What you have to do ▸
Starting with the line that holds "different to pre-exercise." and stopping after the line that holds "Need to bring a puppet body next period.", repeat the lines below word for word, without the pictures.

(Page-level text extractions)
=== Begin Enclosure ===
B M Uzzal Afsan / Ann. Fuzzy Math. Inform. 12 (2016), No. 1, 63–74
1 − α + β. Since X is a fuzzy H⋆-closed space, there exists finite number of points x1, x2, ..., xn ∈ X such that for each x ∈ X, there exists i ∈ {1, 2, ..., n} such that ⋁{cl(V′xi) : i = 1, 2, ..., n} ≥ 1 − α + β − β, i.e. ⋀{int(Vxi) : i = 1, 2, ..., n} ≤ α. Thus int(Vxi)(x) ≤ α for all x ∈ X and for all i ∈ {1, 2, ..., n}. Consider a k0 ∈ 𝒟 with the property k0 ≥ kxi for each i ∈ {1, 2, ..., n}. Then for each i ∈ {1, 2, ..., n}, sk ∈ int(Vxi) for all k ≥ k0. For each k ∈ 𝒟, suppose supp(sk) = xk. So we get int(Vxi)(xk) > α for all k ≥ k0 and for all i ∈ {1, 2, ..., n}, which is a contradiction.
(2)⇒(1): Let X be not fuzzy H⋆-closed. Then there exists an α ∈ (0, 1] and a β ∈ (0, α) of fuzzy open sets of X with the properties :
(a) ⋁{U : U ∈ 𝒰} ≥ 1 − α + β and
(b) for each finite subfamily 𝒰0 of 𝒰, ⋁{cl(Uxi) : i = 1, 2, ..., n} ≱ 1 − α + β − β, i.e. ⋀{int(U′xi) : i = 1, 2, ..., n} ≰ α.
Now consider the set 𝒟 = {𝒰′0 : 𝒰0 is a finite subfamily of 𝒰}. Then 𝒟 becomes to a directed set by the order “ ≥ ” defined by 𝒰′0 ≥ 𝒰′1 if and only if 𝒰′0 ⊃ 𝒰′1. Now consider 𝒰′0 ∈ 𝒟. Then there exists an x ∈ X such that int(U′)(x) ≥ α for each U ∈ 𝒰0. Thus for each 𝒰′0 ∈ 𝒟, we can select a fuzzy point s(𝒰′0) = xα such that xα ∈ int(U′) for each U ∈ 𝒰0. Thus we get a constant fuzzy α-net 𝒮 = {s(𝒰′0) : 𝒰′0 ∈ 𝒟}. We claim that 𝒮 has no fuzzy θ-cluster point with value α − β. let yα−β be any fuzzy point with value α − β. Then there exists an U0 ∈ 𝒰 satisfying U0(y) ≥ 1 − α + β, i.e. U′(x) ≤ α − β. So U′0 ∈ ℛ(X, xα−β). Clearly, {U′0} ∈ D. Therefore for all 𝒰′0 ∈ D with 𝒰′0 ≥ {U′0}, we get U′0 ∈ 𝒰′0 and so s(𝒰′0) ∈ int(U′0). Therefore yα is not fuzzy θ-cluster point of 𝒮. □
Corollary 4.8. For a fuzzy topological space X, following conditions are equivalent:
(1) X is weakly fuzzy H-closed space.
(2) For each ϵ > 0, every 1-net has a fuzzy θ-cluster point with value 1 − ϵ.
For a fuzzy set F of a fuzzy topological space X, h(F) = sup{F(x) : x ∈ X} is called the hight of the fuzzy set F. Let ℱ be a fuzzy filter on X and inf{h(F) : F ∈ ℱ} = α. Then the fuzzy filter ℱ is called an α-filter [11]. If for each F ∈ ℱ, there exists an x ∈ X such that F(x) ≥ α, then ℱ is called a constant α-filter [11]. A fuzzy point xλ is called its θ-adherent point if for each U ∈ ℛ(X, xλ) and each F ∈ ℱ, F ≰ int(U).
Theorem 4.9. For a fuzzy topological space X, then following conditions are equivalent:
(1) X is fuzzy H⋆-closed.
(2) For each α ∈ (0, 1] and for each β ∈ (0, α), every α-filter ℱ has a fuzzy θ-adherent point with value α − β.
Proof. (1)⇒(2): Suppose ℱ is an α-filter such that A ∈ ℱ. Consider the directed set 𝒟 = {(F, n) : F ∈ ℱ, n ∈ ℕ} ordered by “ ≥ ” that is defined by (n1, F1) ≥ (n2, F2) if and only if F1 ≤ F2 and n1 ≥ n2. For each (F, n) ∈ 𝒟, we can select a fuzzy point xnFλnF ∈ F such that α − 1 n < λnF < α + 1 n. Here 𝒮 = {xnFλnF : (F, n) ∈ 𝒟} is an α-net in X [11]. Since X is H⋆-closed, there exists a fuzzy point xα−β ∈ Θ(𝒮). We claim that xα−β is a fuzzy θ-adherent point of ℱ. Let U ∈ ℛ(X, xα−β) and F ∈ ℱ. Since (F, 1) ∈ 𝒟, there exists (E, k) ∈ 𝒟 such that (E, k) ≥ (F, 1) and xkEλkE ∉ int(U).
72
=== End Enclosure ===
=== Begin Enclosure ===
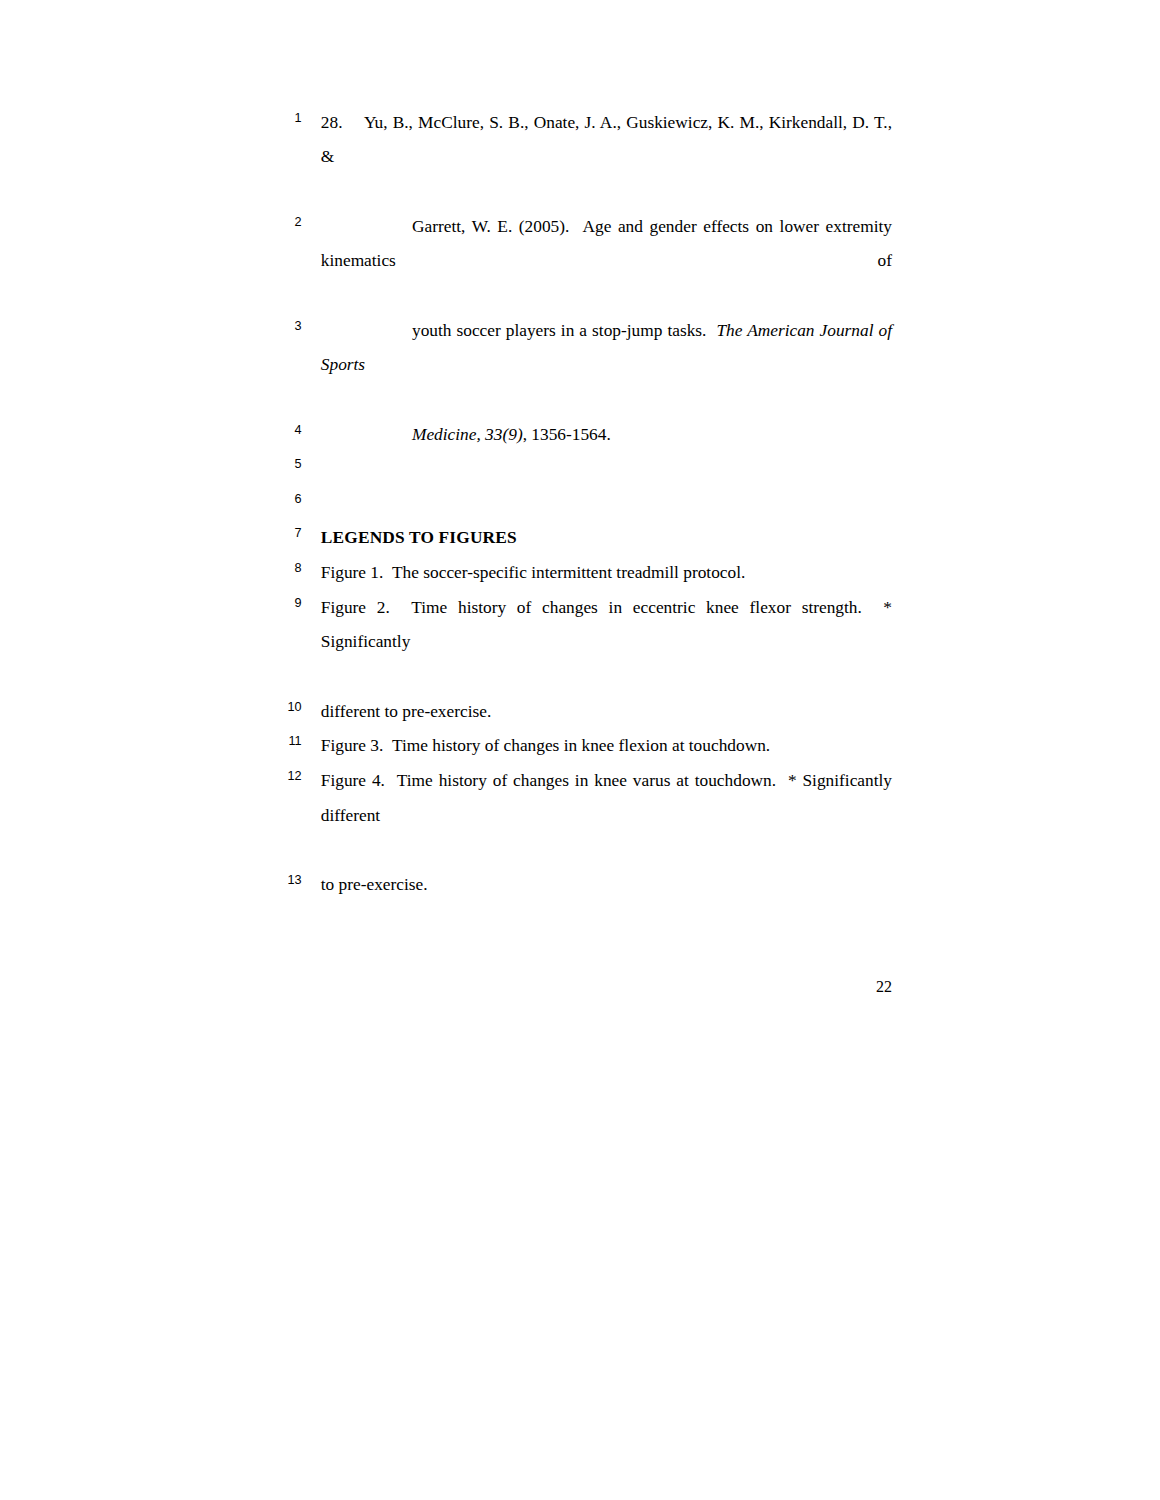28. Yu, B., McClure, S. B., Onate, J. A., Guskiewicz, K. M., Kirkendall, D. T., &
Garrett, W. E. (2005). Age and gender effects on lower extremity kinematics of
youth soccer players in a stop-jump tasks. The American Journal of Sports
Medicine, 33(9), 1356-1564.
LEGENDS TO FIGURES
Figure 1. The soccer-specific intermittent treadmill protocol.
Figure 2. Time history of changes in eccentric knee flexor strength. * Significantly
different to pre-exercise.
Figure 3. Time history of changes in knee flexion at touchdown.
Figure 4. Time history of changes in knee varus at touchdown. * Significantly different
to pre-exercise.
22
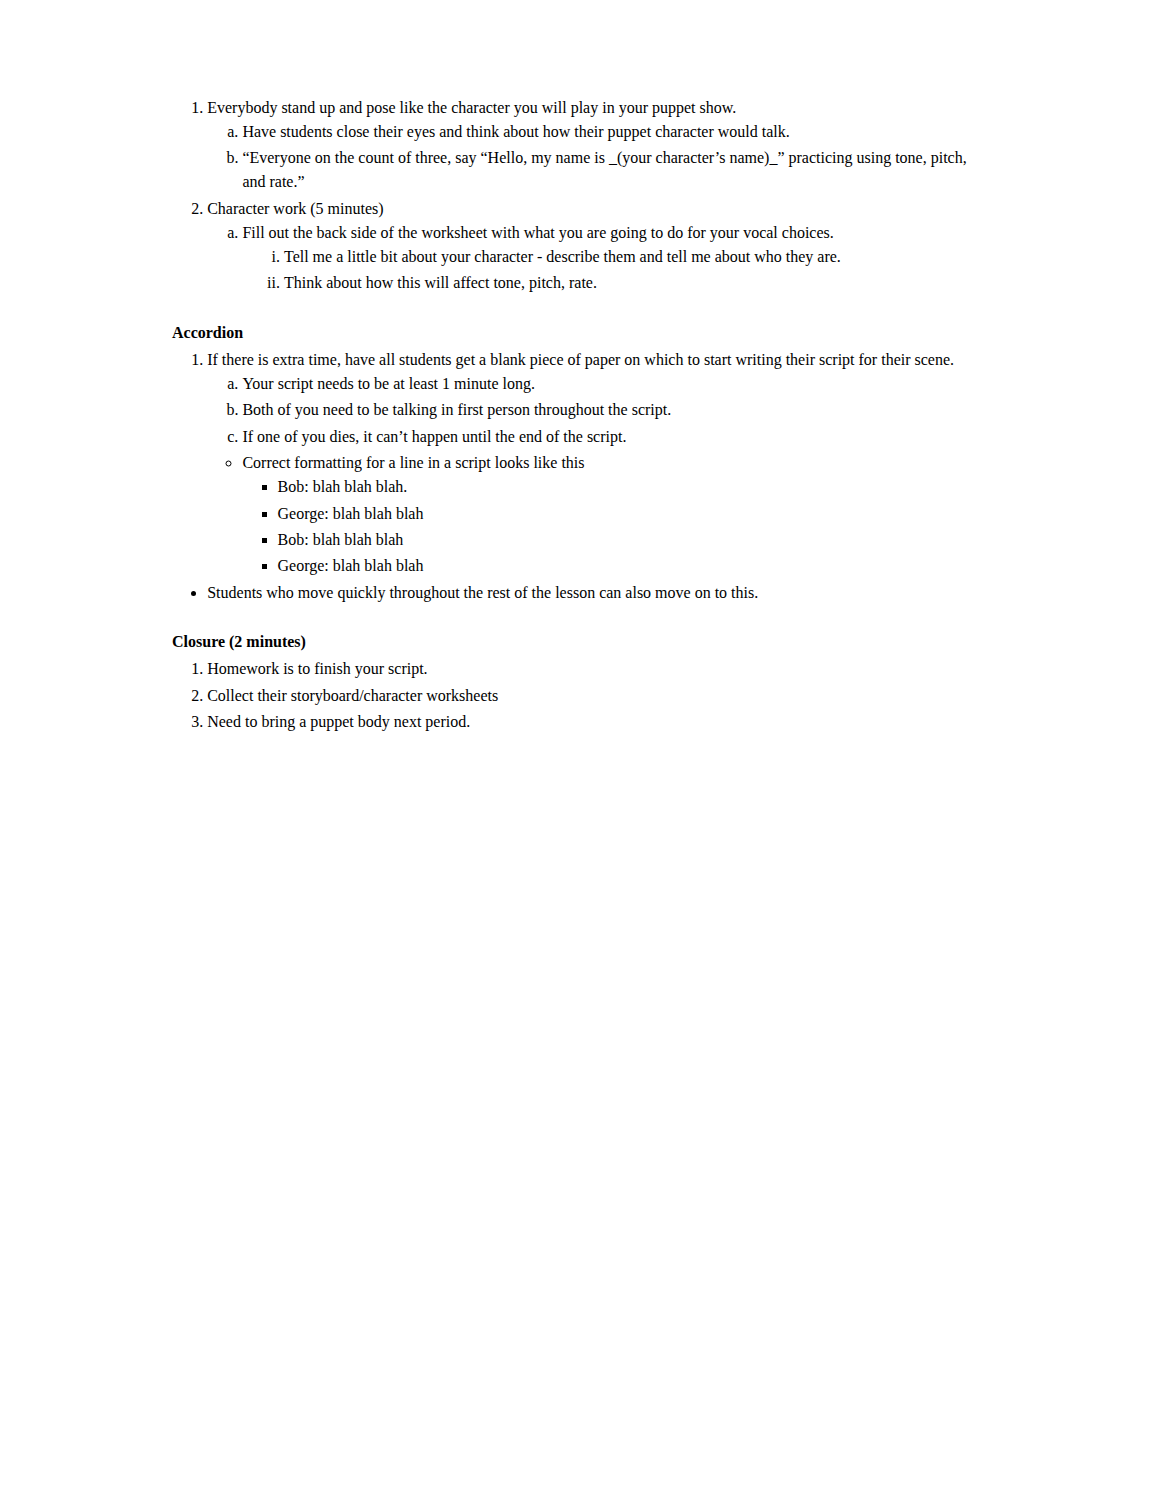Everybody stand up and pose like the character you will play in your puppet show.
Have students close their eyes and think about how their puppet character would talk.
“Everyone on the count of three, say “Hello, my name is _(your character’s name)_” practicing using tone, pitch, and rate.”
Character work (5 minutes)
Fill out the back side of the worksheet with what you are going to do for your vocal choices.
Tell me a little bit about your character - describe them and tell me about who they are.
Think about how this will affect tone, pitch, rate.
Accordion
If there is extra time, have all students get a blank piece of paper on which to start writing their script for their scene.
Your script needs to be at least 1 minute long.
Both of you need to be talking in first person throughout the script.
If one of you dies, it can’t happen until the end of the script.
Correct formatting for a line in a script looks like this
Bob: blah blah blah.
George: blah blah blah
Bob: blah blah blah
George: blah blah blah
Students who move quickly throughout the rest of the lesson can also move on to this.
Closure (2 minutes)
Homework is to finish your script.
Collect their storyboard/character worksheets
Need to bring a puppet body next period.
=== End Enclosure ===
Answer space ▸
different to pre-exercise.
Figure 3. Time history of changes in knee flexion at touchdown.
Figure 4. Time history of changes in knee varus at touchdown. * Significantly different
to pre-exercise.
22
Everybody stand up and pose like the character you will play in your puppet show.
Have students close their eyes and think about how their puppet character would talk.
“Everyone on the count of three, say “Hello, my name is _(your character’s name)_” practicing using tone, pitch, and rate.”
Character work (5 minutes)
Fill out the back side of the worksheet with what you are going to do for your vocal choices.
Tell me a little bit about your character - describe them and tell me about who they are.
Think about how this will affect tone, pitch, rate.
Accordion
If there is extra time, have all students get a blank piece of paper on which to start writing their script for their scene.
Your script needs to be at least 1 minute long.
Both of you need to be talking in first person throughout the script.
If one of you dies, it can’t happen until the end of the script.
Correct formatting for a line in a script looks like this
Bob: blah blah blah.
George: blah blah blah
Bob: blah blah blah
George: blah blah blah
Students who move quickly throughout the rest of the lesson can also move on to this.
Closure (2 minutes)
Homework is to finish your script.
Collect their storyboard/character worksheets
Need to bring a puppet body next period.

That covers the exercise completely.